The district and the city of Austin are required by the state of Texas and the U.S. Fish and Wildlife Service to protect the endangered salamanders, which rely on dissolved oxygen to survive. The amount of dissolved oxygen available in the water has decreased due to the severe drought Central Texas is currently experiencing. The district said one of the benefits of the multiport well is that it can provide the data necessary to determine if it’s feasible to manually increase dissolved oxygen in the groundwater that discharges at Barton Springs.

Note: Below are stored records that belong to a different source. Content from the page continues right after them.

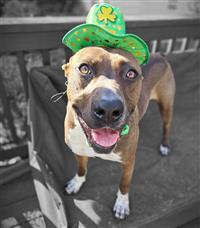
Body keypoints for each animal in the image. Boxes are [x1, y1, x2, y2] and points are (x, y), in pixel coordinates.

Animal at [62, 46, 175, 219]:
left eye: (130, 73)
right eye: (84, 68)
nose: (109, 109)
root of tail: (160, 55)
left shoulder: (129, 161)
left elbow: (124, 184)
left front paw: (122, 204)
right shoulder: (78, 151)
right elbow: (81, 169)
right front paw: (76, 182)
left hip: (166, 106)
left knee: (166, 126)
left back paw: (164, 145)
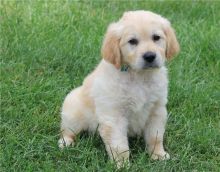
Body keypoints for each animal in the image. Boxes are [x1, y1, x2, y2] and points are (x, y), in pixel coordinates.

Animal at [58, 10, 179, 167]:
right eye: (132, 41)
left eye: (156, 38)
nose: (150, 56)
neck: (139, 76)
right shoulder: (114, 115)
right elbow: (119, 144)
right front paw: (121, 164)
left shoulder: (156, 110)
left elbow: (155, 136)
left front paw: (158, 155)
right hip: (73, 113)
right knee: (67, 130)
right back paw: (66, 142)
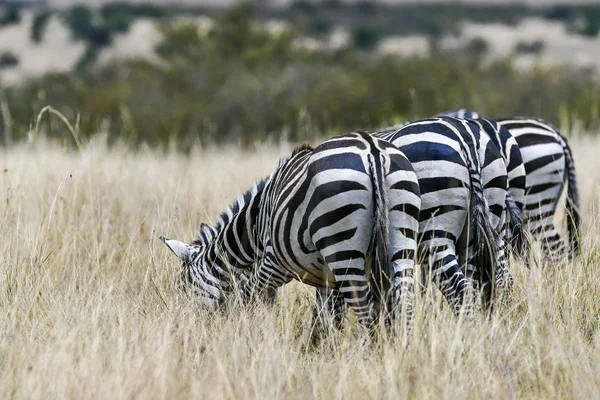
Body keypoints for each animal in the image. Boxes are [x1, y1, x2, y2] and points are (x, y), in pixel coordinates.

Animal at [162, 133, 420, 336]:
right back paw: (399, 353)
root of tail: (372, 151)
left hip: (343, 249)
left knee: (365, 310)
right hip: (402, 239)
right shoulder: (326, 278)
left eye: (183, 286)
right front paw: (320, 346)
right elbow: (326, 315)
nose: (181, 327)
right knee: (404, 303)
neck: (254, 227)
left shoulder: (273, 264)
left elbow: (250, 297)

“I think the way that it will help the salamanders is by giving the biologists and scientists a better understanding of the Barton Springs flow system and how dissolved oxygen is distributed through that system,” Watson said. “I think that opens up new research questions and possibilities for strategies that can be implemented to help the salamanders, like oxygen augmentation and things like that.”

According to the press release, it is possible that sediment and fluids associated with the drilling will enter caves and conduits feeding the springs. This could cause sediment plumes to discharge from the spring outlet in Barton Springs Pool, resulting in temporarily cloudy water. The associated drilling fluids and sediment are nontoxic and will not harm swimmers, fish or salamanders, Watson said.

“It would be temporary if it did happen,” Watson said. “And really the only impact is that it would affect the cloudiness of the water for a little while, until that sediment plume kind of got pushed through the system.”